SHORT TASK: Please reproduce, word for word, the passage of the Smart Ship article below, starting with "And he loves" and going on through "Yorktown's helicopter pad.".

EXCERPTED TEXT:
DATE: Wednesday, October 15, 1997 TAG: 9710140419 SECTION: FRONT PAGE: A1 EDITION: FINAL TYPE: Special Report: The Changing Face of the Navy Sailor SERIES: Future of the Fleet SOURCE: BY DALE EISMAN, STAFF WRITER LENGTH: 325 lines
Through 12 years and six ships, Petty Officer 2nd Class Dave Woods has seen a lot of the U.S. Navy. But nothing compares to his past year aboard the cruiser Yorktown, the service's first ``Smart Ship.''
The muscular Baltimore native holds a job - signalman - often regarded as among the most mind-numbing in the Navy. Lately though, he's been doing the work of nine sailors, at times even acting as a navigator on the 567-foot ship.
And he loves it.
``I've got five other ones to compare it to, and this is a good deal,'' a grinning Woods said as he stood on the Yorktown's helicopter pad.
Woods is what Navy leaders say tomorrow's sailor will look like - a careerist with a wide range of skills and the drive to learn more. And the Yorktown hints at the warship of the future, its crew pared down and its navigation, engineering and damage assessment systems monitored or controlled by computer software.
Woods is learning to plot the cruiser's course on a computer, using a version of Microsoft Windows that runs a program with maps of every waterway on Earth. The video charts are so detailed they can be ordered to show each pier at Norfolk Naval Station, where the Pascagoula, Miss.-based Yorktown pulled in for a visit in mid-September.
From the bridge, or from the Yorktown's engineering control room, the ship can be steered to any spot on the globe with the touch of a finger on a computer screen. Signals from a satellite tell the Yorktown's computer the ship's exact position every 15 seconds, and the program adjusts the helm to keep the ship on course.

RECORDS SUPPLIED:

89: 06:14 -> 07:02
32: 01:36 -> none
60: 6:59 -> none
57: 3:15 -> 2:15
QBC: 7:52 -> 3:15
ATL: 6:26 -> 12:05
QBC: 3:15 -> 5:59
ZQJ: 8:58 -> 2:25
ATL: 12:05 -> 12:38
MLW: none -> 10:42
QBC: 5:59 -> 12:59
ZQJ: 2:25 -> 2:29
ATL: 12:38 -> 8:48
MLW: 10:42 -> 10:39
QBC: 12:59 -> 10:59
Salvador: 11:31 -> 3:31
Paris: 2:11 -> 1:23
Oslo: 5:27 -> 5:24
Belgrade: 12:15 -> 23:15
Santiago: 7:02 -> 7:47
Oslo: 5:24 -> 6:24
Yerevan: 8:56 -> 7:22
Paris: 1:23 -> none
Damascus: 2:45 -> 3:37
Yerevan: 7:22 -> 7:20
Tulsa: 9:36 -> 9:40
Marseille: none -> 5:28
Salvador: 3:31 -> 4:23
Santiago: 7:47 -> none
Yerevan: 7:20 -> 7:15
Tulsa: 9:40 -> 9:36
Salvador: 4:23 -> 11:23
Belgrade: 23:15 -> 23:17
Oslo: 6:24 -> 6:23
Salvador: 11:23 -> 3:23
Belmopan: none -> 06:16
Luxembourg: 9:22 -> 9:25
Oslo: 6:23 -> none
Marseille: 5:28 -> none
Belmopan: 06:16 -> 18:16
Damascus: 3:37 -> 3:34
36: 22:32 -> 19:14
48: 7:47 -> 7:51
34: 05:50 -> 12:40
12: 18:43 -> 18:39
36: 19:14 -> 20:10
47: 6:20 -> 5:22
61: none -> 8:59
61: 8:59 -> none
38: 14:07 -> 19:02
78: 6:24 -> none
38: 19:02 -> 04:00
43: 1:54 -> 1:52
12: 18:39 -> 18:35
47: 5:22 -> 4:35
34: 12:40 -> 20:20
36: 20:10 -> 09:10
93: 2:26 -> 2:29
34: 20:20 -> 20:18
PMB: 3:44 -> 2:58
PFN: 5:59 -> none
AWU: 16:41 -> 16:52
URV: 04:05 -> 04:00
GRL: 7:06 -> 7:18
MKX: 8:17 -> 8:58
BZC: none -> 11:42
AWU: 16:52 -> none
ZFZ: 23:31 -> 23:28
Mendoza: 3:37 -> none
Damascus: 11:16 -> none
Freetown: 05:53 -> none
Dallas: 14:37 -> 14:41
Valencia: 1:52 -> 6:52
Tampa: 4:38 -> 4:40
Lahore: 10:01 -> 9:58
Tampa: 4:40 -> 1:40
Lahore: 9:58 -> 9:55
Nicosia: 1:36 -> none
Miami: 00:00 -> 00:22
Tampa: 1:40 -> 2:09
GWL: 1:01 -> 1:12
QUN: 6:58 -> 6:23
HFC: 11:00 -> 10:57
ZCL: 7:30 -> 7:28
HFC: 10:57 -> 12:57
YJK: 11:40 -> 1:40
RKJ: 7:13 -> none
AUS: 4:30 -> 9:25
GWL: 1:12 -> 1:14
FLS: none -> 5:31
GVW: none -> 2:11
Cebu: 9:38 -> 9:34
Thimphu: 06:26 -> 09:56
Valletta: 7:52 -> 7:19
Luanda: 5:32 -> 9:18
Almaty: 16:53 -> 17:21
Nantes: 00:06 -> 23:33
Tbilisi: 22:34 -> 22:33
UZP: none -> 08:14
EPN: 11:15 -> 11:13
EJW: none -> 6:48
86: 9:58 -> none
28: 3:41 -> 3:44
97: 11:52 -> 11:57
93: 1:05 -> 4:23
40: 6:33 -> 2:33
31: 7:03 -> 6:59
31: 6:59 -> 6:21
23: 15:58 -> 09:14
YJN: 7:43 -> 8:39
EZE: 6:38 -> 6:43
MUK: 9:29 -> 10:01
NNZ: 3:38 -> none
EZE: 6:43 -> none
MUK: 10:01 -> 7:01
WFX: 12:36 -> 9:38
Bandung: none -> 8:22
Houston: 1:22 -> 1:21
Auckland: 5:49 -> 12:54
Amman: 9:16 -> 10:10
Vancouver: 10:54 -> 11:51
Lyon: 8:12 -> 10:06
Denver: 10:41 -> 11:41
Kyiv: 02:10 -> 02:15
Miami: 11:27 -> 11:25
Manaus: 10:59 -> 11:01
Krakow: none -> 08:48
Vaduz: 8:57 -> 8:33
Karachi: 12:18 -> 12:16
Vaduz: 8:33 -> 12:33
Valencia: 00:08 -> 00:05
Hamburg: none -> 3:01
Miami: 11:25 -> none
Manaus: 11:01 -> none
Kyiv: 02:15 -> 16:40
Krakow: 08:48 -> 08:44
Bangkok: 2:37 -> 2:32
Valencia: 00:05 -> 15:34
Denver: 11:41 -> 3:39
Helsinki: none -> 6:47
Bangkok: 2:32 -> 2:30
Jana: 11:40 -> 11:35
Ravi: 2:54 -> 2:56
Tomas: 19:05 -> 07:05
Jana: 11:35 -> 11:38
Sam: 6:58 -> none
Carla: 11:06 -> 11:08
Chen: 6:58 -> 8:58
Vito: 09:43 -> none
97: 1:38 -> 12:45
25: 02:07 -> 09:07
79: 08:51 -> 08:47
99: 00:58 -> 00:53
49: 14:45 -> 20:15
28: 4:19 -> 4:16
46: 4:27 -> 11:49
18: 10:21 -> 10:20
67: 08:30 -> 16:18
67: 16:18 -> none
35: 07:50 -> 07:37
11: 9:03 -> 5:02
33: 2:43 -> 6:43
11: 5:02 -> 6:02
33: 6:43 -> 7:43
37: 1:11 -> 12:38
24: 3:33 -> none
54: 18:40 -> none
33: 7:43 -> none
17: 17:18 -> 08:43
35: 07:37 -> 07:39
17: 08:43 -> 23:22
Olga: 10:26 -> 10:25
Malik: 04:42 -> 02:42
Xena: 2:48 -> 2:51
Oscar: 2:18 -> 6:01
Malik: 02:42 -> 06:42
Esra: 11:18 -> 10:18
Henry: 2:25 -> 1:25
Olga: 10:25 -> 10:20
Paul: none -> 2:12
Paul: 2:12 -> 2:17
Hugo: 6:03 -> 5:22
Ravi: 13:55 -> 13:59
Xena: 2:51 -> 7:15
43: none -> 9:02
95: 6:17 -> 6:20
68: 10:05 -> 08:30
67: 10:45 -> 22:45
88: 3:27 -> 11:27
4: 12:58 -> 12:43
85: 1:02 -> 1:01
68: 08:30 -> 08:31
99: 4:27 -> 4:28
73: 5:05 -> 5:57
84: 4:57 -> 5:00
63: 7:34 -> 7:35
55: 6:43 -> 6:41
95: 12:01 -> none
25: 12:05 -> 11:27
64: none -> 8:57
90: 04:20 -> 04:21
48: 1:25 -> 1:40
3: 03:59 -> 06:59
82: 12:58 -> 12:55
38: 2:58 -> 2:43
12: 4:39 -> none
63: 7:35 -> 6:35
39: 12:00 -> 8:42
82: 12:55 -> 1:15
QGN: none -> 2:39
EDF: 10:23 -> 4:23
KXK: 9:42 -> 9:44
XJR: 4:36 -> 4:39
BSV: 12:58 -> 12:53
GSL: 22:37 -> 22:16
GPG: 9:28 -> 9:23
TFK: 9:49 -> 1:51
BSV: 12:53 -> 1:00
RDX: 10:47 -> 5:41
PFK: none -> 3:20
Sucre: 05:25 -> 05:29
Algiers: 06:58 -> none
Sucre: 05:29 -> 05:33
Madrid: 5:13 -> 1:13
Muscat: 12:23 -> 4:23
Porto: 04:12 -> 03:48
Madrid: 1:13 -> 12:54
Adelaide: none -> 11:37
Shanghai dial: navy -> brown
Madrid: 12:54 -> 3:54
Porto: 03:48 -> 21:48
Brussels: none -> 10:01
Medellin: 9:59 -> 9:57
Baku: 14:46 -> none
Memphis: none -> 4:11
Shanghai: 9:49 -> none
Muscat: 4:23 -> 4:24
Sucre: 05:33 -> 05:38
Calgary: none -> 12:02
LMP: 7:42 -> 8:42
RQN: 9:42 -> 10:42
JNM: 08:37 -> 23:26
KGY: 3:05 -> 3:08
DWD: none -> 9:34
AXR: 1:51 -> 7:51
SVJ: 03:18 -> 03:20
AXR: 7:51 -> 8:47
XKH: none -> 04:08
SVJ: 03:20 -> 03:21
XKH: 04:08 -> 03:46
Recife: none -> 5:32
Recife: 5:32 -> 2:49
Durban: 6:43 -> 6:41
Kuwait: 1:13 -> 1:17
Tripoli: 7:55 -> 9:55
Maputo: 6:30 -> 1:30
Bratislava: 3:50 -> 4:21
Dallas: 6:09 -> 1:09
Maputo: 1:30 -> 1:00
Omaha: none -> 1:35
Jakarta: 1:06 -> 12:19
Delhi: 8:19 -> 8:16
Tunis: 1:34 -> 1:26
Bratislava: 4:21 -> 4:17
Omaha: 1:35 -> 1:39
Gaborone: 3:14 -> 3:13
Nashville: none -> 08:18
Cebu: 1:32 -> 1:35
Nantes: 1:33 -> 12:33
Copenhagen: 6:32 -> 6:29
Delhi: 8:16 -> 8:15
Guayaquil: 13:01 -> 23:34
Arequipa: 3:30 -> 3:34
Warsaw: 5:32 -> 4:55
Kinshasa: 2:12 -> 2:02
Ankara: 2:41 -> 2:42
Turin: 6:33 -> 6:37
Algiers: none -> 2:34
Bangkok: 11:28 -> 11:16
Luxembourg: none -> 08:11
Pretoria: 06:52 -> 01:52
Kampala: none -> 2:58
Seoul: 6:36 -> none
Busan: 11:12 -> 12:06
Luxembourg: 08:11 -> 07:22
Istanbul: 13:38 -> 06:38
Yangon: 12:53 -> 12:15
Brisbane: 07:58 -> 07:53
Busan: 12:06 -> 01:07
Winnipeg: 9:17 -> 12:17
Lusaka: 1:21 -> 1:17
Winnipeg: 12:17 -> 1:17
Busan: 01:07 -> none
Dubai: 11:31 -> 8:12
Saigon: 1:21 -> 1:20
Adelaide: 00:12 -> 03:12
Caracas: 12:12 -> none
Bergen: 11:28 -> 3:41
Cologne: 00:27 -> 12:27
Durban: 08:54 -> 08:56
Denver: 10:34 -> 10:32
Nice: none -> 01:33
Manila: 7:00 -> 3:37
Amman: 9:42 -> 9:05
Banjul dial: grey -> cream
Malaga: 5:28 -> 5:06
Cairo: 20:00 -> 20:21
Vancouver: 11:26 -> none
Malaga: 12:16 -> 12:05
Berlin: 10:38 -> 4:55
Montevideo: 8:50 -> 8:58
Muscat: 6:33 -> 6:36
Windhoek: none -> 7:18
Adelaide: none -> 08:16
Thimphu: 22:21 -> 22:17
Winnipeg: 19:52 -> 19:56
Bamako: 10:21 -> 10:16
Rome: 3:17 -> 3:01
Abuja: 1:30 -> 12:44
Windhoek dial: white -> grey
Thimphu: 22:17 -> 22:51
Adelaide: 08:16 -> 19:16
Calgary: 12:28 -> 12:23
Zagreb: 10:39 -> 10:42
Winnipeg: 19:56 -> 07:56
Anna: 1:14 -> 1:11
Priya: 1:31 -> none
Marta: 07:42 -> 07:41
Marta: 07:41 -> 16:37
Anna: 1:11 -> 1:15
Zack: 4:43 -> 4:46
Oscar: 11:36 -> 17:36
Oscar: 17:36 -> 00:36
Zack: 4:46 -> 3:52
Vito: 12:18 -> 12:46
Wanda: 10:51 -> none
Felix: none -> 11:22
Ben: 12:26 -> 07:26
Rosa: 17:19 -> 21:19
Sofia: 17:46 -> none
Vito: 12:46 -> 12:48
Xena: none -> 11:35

RESPONSE TO THE TASK:
And he loves it.
``I've got five other ones to compare it to, and this is a good deal,'' a grinning Woods said as he stood on the Yorktown's helicopter pad.